Querying the Blockchain

If you don't know what you want to do, you can browse the blockchain and the states of smart contracts to investigate how the system works. If you don't want to submit transactions, you can use a Connection object instead of a LamdenClient. However, a LamdenClient has all of the same methods as the Connection.

wallet = Wallet()
client_1 = LamdenClient(ip='127.0.0.1:8000', wallet=wallet)
client_2 = Connection(ip='127.0.0.1:8000')

>>> client_1.get_latest_block_hash() == client_2.get_latest_block_hash()
True

---

Ping

client = Connection(ip='127.0.0.1:8000')

>>> client.ping()
{'status': 'online'}

---

Get Contracts

>>> client.get_contracts()
['currency', 'election_house', 'swaps']

---

Get Contract Code

>>> client.get_contract_code('currency')

supply = Variable()
balances = Hash(default_value=0)

@construct
def seed():
    seed_amount = 1_000_000_000
    supply.set(seed_amount)
    balances[ctx.caller] = seed_amount

@export
def transfer(amount, to):
    sender = ctx.caller
    balance = balances[sender]

    assert balance >= amount

    balances[sender] -= amount
    balances[to] += amount

@export
def balance_of(account):
    return balances[account]

@export
def total_supply():
    return supply.get()

@export
def allowance(owner, spender):
    return balances[owner, spender]

@export
def approve(amount, to):
    sender = ctx.caller
    balances[sender, to] += amount
    return balances[sender, to]

@export
def transfer_from(amount, to, main_account):
    sender = ctx.caller

    assert balances[main_account, sender] >= amount
    assert balances[main_account] >= amount

    balances[main_account, sender] -= amount
    balances[main_account] -= amount

    balances[to] += amount

---

Get Variable

>>> client.get_variable(contract='currency', variable='balances', key='stu')
{'value': 1_000_000}

# If I want to get the allowance, which uses a multihash, I need to supply a list of keys.
# balances['stu', 'jeff'] => ['stu', 'jeff']

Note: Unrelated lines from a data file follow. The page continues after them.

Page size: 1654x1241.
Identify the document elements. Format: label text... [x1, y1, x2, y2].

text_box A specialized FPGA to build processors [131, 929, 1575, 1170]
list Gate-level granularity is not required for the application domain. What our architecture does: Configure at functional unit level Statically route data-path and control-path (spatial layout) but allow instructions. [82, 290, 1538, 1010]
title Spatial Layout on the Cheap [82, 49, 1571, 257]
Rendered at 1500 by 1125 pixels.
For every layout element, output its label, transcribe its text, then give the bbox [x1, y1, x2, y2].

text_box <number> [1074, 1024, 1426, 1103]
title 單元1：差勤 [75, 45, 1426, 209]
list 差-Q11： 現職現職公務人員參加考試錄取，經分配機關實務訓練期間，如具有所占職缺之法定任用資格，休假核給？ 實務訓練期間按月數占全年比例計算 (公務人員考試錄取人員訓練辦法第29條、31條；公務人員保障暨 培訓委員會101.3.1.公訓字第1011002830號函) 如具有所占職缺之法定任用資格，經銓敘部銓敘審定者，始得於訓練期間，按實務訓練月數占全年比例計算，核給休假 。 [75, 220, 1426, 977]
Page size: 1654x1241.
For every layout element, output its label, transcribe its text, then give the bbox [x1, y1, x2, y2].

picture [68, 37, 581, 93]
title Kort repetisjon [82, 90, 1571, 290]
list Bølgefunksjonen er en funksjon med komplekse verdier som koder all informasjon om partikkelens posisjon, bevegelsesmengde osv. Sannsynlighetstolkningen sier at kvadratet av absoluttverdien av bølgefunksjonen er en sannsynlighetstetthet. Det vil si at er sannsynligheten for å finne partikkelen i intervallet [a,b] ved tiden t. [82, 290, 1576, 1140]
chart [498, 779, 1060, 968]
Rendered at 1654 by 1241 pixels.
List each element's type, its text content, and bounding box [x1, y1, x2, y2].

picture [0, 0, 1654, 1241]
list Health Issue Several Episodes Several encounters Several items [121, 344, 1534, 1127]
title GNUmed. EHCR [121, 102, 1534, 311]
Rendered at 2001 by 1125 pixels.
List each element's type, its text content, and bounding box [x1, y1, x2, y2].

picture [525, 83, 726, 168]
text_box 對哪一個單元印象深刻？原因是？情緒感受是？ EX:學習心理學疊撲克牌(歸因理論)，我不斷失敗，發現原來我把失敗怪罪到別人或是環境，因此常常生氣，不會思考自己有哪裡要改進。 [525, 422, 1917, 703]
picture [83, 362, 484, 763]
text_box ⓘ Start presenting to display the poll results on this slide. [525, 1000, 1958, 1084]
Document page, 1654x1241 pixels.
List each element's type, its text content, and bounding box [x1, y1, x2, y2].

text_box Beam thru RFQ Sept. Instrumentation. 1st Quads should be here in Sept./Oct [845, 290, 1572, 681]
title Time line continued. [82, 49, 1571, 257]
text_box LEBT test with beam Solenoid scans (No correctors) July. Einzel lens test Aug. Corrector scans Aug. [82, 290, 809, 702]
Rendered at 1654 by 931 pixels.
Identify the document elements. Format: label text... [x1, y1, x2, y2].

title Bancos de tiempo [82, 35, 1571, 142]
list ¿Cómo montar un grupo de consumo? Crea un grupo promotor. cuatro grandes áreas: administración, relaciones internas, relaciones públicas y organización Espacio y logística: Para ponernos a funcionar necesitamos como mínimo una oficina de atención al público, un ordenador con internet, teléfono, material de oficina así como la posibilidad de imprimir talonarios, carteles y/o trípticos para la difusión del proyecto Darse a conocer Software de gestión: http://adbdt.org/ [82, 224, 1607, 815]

>>> client.get_variable(contract='currency', variable='balances', key=['stu', 'jeff'])
{'value': 100}

---

Get Methods

>>> client.get_methods('currency')
[{'name': 'transfer', 'arguments': ['amount', 'to']}
 {'name': 'balance_of', 'arguments': ['account']},
 {'name': 'total_supply', 'arguments': []},
 {'name': 'allowance', 'arguments': ['owner', 'spender']},
 {'name': 'approve', 'arguments': ['amount', 'to']},
 {'name': 'transfer_from', 'arguments': ['amount', 'to', 'main_account']}]

---

Get Latest Block Hash

>>> client.get_latest_block_hash()
'3bf746ee27fc9154b0792182d55d1ff33a6a52092b8608fb53ae1d6c2fc21166'

That's about it! Example project soon.